En muchas partes del mundo los jueces se han convertido en un obstáculo para quienes gobiernan. Es un fenómeno que el World Justice Project en su informe de 2024 liberado apenas en octubre pasado, señala como continuo desde siete años atrás.

El informe del pasado octubre afirma que el imperio de la ley, el Estado de Derecho, se había debilitado en el 57 por ciento de los 142 países que monitorea la organización sin fines de lucro que elabora el informe.

Para cuando se difunda el nuevo reporte, el de este año, es muy posible que ese porcentaje crezca, pues Estados Unidos parece que se suma a las naciones donde los jueces son vistos como enemigos.

Varias acciones de la actual Casa Blanca han sido detenidas por jueces, despertando el enojo del habitante de la Oficina Oval y varios de sus colaboradores, pero el que ha llegado a niveles inéditos en la historia judicial estadunidense es el rechazo, burla incluida, a detener la deportación de un grupo de venezolanos.

“¡Demasiado tarde!”, escribió el primer amigo presidencial, Elon Musk, en referencia a que uno de los aviones que transportaban a esos deportados, ya estaba prácticamente aterrizando en El Salvador, país que por una módica suma se ha prestado a recibir a personas privadas de su libertad en Estados Unidos.

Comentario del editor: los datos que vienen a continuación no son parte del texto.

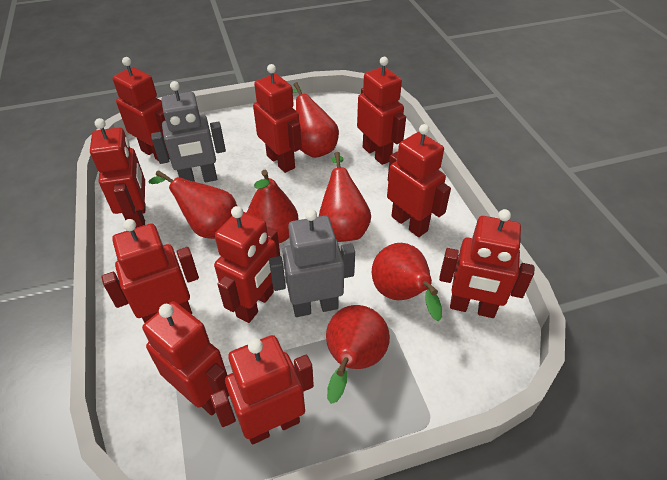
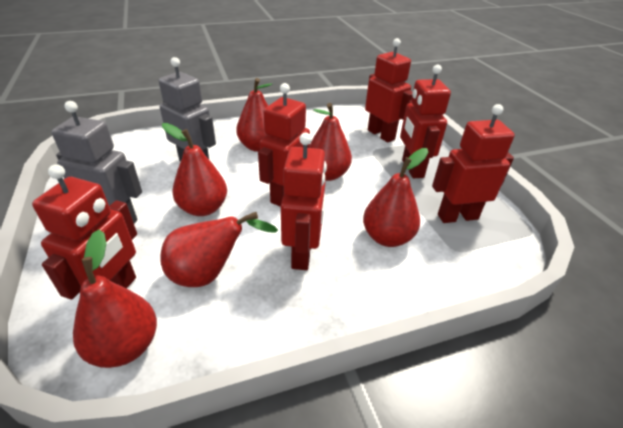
red robot: [90,118,146,228] [101,219,199,323] [113,57,170,161] [142,301,229,416] [210,335,314,445] [214,206,280,323] [253,64,302,173] [357,57,406,165] [387,124,451,237] [439,209,534,318] = 10 -> [32,164,137,300] [258,83,310,207] [281,133,327,270] [365,38,413,143] [400,65,451,179] [432,104,515,223] = 6

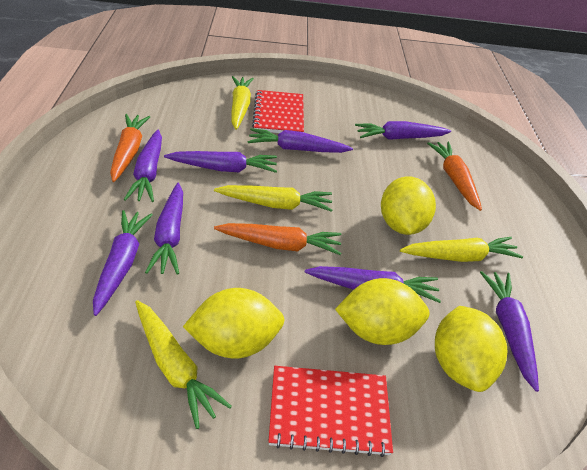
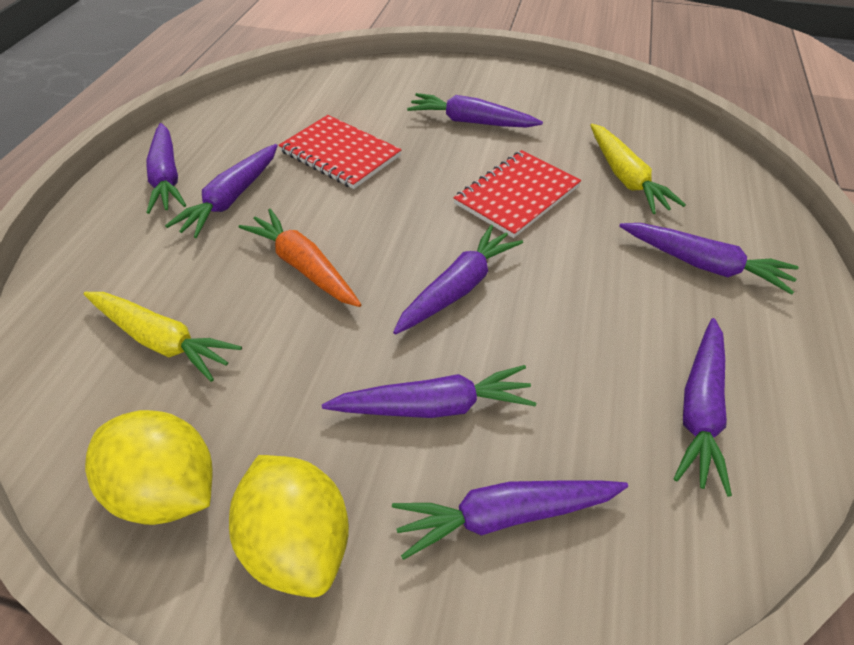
orange carrot: [110,114,150,182] [214,223,342,255] [427,142,482,211] = 3 -> [239,209,362,307] = 1
yellow carrot: [135,300,232,429] [214,185,332,212] [231,76,254,130] [400,237,523,262] = 4 -> [83,292,242,382] [590,124,686,214] = 2
yellow lemon: [183,288,285,358] [335,278,429,345] [381,176,436,235] [435,306,507,392] = 4 -> [85,410,213,525] [229,455,349,598] = 2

Pero el mandatario dio un paso más allá de los meros oídos sordos a la determinación judicial, al pedir la destitución del juez James Boasberg, del Tribunal Federal de Distrito con sede en Washington, que había dado la orden de detener la deportación.

“Durante más de dos siglos, se ha establecido que la destitución no es una respuesta adecuada al desacuerdo sobre una decisión judicial. El proceso normal de revisión en apelación existe para ese fin”, dijo el presidente de la Suprema Corte de Justicia estadunidense, John Roberts, considerado de tendencia conservadora, es decir, cercano ideológicamente a Trump.

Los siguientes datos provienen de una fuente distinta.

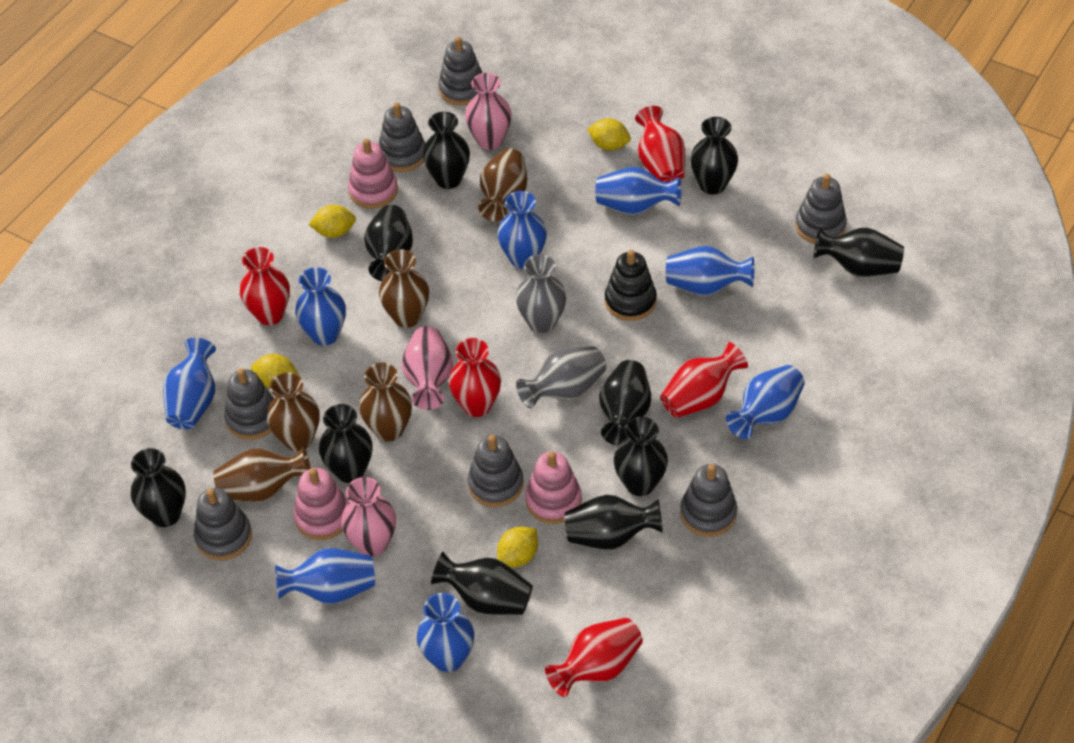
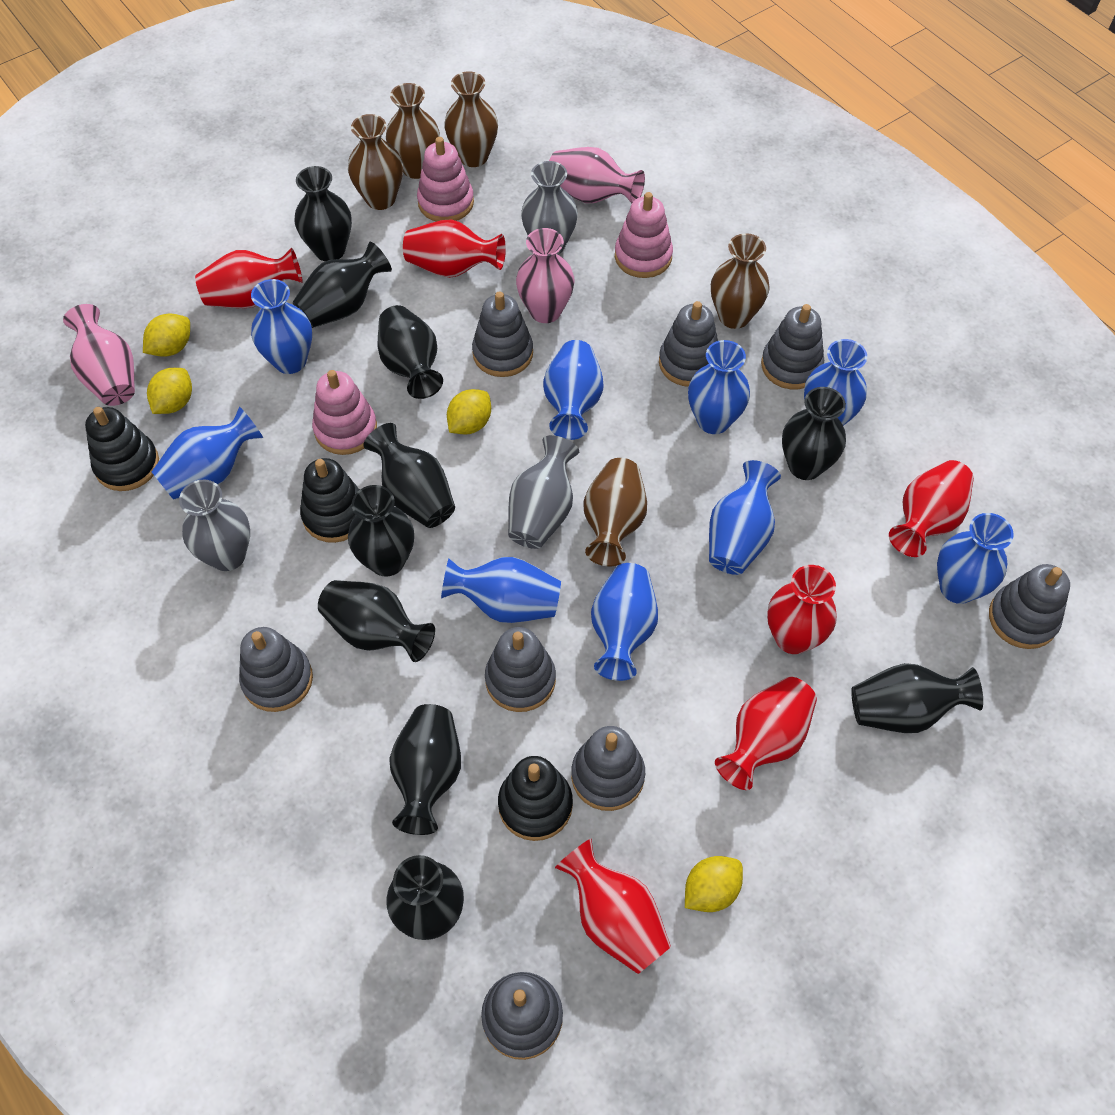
black stacking toy: [605,250,657,321] = 1 -> [85,407,159,491] [300,458,360,543] [498,756,573,841] = 3
blue vase: [163,338,216,429] [275,548,375,604] [295,267,346,346] [417,593,474,672] [498,191,547,269] [595,167,681,215] [666,246,754,296] [726,365,805,439] = 8 -> [152,407,263,500] [251,279,312,374] [441,557,561,623] [543,340,603,440] [591,563,658,681] [688,340,750,434] [709,460,781,575] [804,339,867,426] [937,513,1014,604] = 9
grey stacking toy: [194,488,252,560] [224,368,274,440] [379,103,425,172] [438,37,482,106] [468,435,524,507] [680,464,737,537] [795,174,847,244] = 7 -> [239,627,313,712] [472,291,533,377] [481,972,563,1060] [485,627,556,712] [571,726,645,811] [659,301,718,387] [761,304,824,389] [989,564,1070,649] = 8
grey vase: [516,254,566,333] [516,346,606,409] = 2 -> [179,480,250,571] [508,435,579,549] [521,161,578,255] = 3
red vase: [240,247,290,325] [449,338,501,417] [545,618,643,697] [635,106,685,182] [660,342,748,418] = 5 -> [195,248,303,308] [403,219,506,278] [555,839,671,974] [715,677,817,790] [767,565,837,654] [889,460,974,557] = 6

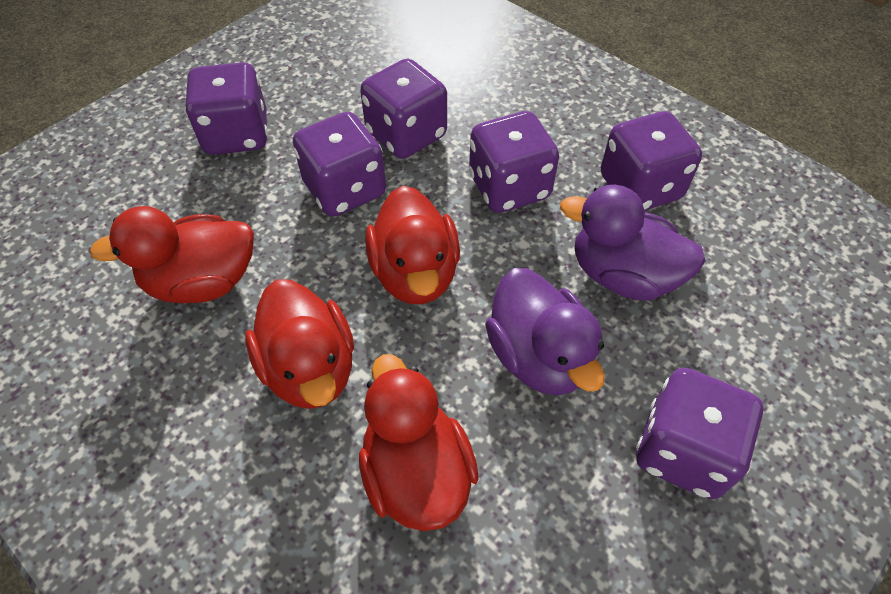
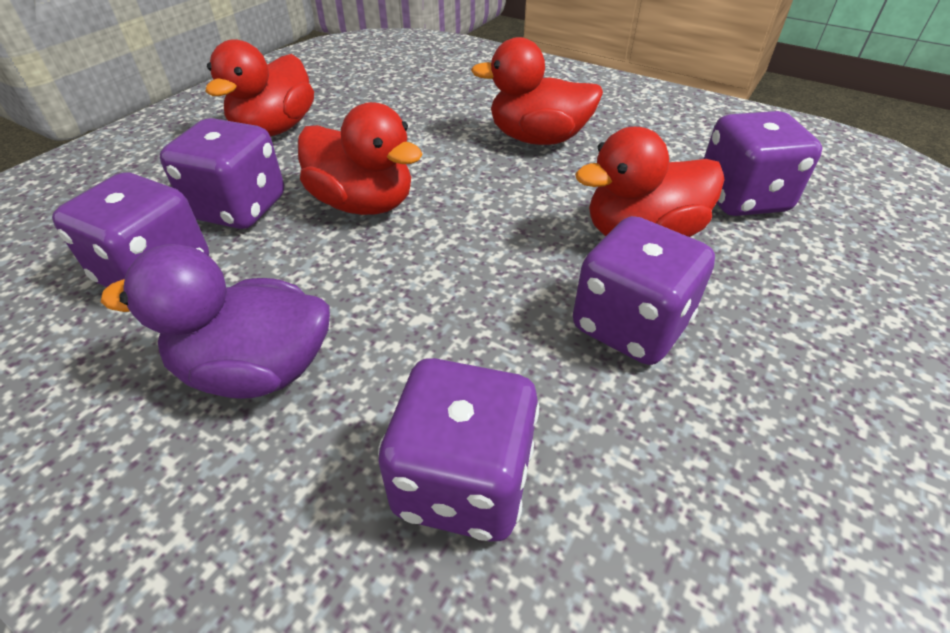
purple dice: [185,62,268,155] [293,112,386,217] [360,59,447,159] [469,111,559,213] [601,111,702,210] [636,368,763,499] = 6 -> [52,172,209,287] [160,118,284,229] [378,358,539,542] [573,216,715,365] [704,111,822,216] = 5
purple duck: [485,268,605,396] [560,185,705,301] = 2 -> [101,244,330,399] = 1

Entre los “argumentos” que luego en un mensaje de redes sociales el mandatario dio para exigir la destitución del juez Boasberg, se encuentra que éste no fue elegido como sí lo fue Trump, y en consecuencia no había ganado el voto popular, que Trump sí logró.

Lo que sucede en Estados Unidos dista mucho de ser nuevo a nivel mundial. Lleva años sucediendo en Hungría, en Turquía, en Israel, con manifestaciones diferentes pero con el común denominador de que quienes gobiernan rechazan que el poder judicial los cuestione y frene o limite sus decisiones.

En la disputa judicial estadunidense existen otros elementos que no son bromas ni anécdotas: las deportaciones fueron hechas bajo el amparo de una ley de guerra con más de 200 años de antigüedad ¿es valido?

Las personas privadas de la libertad fueron enviadas a un tercer país, en este caso, a El Salvador que se ha convertido así en una cárcel más de Estados Unidos.

Y la defensa de esas decisiones fueron realizadas por varios funcionarios de Trump en tono altisonante, con ataques y burlas, muy lejos del respeto que debe de haber entre poderes del Estado.

Como ya se dijo, lo anterior no es exclusivo de Estados Unidos, sino que es una tendencia que lleva años registrándose y que forma parte de la crisis de la democracia, la cual ha sido documentada desde hace varios años y entre otros rasgos, consiste en la decepción de los ciudadanos por no ver atendidas sus necesidades en los sistemas democráticos.

Debe pensarse si al tirar por la borda la división de poderes o la vigilancia y limitación al poder de quienes fueron electos, los ciudadanos vamos a obtener lo que queremos o en poco tiempo veremos que se está en peores condiciones pero salir de esa nueva situación va a costar mucho más que las insatisfacciones que deja la democracia.